=== DATA TO USE ===
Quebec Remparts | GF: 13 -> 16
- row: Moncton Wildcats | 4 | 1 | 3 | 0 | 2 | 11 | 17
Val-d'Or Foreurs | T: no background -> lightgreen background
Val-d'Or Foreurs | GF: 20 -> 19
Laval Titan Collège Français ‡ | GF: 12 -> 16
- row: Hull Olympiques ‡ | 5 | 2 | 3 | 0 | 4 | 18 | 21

=== TASK DIRECTIONS ===
Rewrite the records with every "GF" changed to "Goals For", leaving everything else untouched.

=== FULL SOLUTION ===
Quebec Remparts | Goals For: 13 -> 16
- row: Moncton Wildcats | 4 | 1 | 3 | 0 | 2 | 11 | 17
Val-d'Or Foreurs | T: no background -> lightgreen background
Val-d'Or Foreurs | Goals For: 20 -> 19
Laval Titan Collège Français ‡ | Goals For: 12 -> 16
- row: Hull Olympiques ‡ | 5 | 2 | 3 | 0 | 4 | 18 | 21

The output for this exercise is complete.